Supplied passage:
Don’t be that person.

The Terraform Skills That Actually Matter

Forget about memorizing every resource type and argument. Focus on the core concepts and workflows that you’ll use daily in production environments. Here are the 10 essential areas every DevOps engineer must master:

1. Understanding Infrastructure as Code: The Mindset Shift

Before you write a single line of Terraform, you need to understand what problem it solves. Infrastructure as Code means treating your infrastructure like software code.

Why This Matters

Traditional approach: Click through the console, create resources, and hope you remember what you did.

IaC approach: Write declarative code, version-control it, review changes, and apply consistently.

# This simple block creates an EC2 instance
resource "aws_instance" "web_server" {
  ami           = "ami-0c55b159cbfafe1f0"
  instance_type = "t2.micro"
  
  tags = {
    Name = "WebServer"
  }
}

This code is:

• Version controlled (you can see every change)
• Reviewable (team can review before applying)
• Repeatable (creates identical infrastructure every time)
• Documented (the code IS the documentation)

2. Terraform Workflow: Plan, Apply, Destroy

Terraform has three core commands that you’ll use constantly. Understanding this workflow prevents costly mistakes.

The Holy Trinity

# 1. Initialize - download providers and modules
terraform init

# 2. Plan - preview what will change
terraform plan
# 3. Apply - make the changes
terraform apply

Never skip the plan step. I’ve seen engineers go straight to apply and accidentally delete production databases.

Real-World Workflow

# Start every project with init
terraform init

# Always plan before applying
terraform plan -out=tfplan
# Review the plan carefully
# Look for:
# - Resources being destroyed (red minus signs)
# - Unexpected changes
# - Resource replacements
# Only then apply
terraform apply tfplan
# When you need to clean up
terraform destroy

Production story: I was updating a database instance configuration. Ran plan and noticed Terraform wanted to destroy and recreate the database (force replacement). That would have deleted all data. Instead, I modified the code to avoid replacement, ran plan again, and applied safely.

Dataset entries:
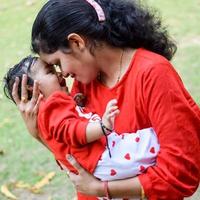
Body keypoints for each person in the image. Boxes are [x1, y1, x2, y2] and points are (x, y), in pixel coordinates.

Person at [11, 0, 200, 199]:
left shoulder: (153, 73)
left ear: (76, 42)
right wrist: (38, 134)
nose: (63, 74)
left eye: (58, 63)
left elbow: (182, 173)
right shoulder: (84, 82)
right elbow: (83, 163)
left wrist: (102, 190)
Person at [3, 55, 160, 189]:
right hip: (103, 158)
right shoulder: (52, 105)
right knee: (153, 141)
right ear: (32, 88)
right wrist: (102, 127)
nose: (60, 74)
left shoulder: (50, 111)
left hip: (98, 167)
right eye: (50, 72)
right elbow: (71, 131)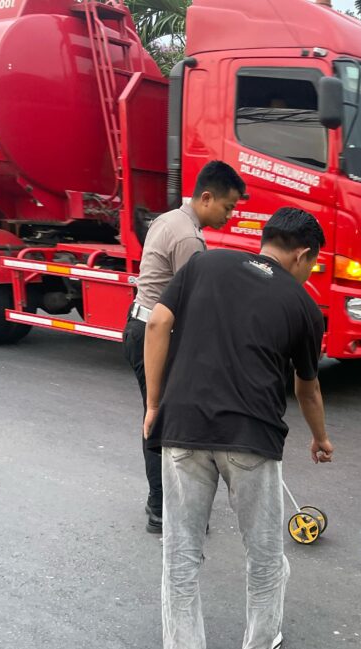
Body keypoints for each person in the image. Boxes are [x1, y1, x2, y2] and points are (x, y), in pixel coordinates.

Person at [142, 207, 333, 649]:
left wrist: (153, 405)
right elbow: (307, 388)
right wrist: (320, 438)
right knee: (265, 553)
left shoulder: (204, 264)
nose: (310, 271)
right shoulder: (304, 306)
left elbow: (156, 324)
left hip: (183, 427)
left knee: (181, 551)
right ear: (302, 253)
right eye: (313, 263)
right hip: (253, 438)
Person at [123, 160, 245, 533]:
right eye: (227, 207)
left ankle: (164, 506)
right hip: (156, 334)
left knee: (160, 418)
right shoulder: (189, 238)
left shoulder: (169, 219)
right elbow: (196, 306)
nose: (230, 216)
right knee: (162, 421)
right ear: (206, 197)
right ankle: (162, 511)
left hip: (142, 326)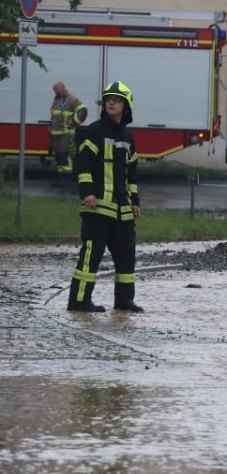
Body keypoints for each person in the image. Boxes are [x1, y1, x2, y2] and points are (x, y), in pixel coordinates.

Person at [67, 81, 141, 313]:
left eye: (117, 99)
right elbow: (83, 163)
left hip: (122, 210)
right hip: (97, 207)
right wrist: (87, 192)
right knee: (92, 255)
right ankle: (79, 301)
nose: (111, 102)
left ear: (126, 105)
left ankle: (124, 301)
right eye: (108, 98)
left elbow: (132, 172)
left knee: (126, 256)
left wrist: (135, 201)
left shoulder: (128, 136)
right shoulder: (95, 130)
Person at [49, 81, 88, 177]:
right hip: (56, 133)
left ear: (63, 87)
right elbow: (59, 113)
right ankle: (61, 176)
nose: (55, 90)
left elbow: (83, 110)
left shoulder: (71, 99)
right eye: (54, 88)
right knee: (58, 156)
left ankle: (68, 177)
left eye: (56, 88)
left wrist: (75, 122)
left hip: (66, 133)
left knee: (64, 155)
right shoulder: (58, 100)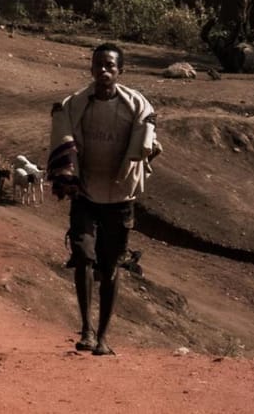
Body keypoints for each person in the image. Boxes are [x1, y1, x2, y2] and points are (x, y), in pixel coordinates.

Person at [47, 43, 161, 357]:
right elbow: (61, 132)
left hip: (120, 196)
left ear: (120, 71)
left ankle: (103, 337)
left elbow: (148, 140)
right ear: (91, 68)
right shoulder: (75, 104)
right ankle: (85, 329)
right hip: (84, 193)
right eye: (98, 65)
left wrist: (148, 150)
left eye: (110, 66)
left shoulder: (136, 106)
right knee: (83, 256)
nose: (103, 71)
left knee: (110, 267)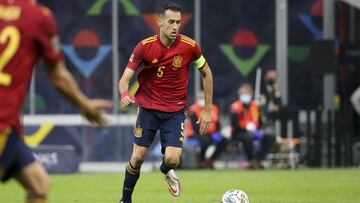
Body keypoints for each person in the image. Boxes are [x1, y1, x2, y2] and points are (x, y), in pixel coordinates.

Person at [0, 0, 113, 202]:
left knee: (38, 183)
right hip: (3, 118)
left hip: (9, 124)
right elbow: (58, 76)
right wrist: (85, 105)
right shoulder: (39, 17)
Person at [118, 2, 213, 202]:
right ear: (159, 22)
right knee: (137, 158)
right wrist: (125, 94)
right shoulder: (145, 47)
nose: (176, 26)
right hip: (148, 109)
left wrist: (207, 109)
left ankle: (165, 171)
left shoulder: (190, 46)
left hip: (175, 111)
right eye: (171, 22)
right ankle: (125, 200)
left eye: (178, 22)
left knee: (172, 159)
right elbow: (125, 79)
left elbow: (206, 73)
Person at [229, 84, 275, 169]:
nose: (244, 96)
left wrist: (259, 130)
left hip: (255, 131)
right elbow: (234, 125)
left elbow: (262, 121)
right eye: (242, 94)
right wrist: (246, 128)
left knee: (271, 137)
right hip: (239, 133)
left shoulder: (256, 106)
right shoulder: (235, 107)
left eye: (246, 93)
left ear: (251, 94)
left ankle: (257, 159)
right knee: (248, 138)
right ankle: (252, 160)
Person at [185, 91, 227, 169]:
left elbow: (218, 123)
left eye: (204, 98)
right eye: (201, 98)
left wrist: (217, 133)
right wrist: (209, 132)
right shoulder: (193, 109)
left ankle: (211, 160)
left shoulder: (214, 108)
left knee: (224, 140)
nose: (202, 99)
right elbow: (195, 126)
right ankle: (202, 161)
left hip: (211, 134)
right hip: (195, 133)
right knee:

Work item A:
In the Terraform guide, replace "database" with "server" in the part that begins at the words "Production story: I" and stops after "and applied safely.".
Work item B:
According to the Terraform guide, what does the terraform init command do?
The records were taken from a separate source.

Response area A:
Production story: I was updating a server instance configuration. Ran plan and noticed Terraform wanted to destroy and recreate the server (force replacement). That would have deleted all data. Instead, I modified the code to avoid replacement, ran plan again, and applied safely.

Response area B:
It downloads providers and modules.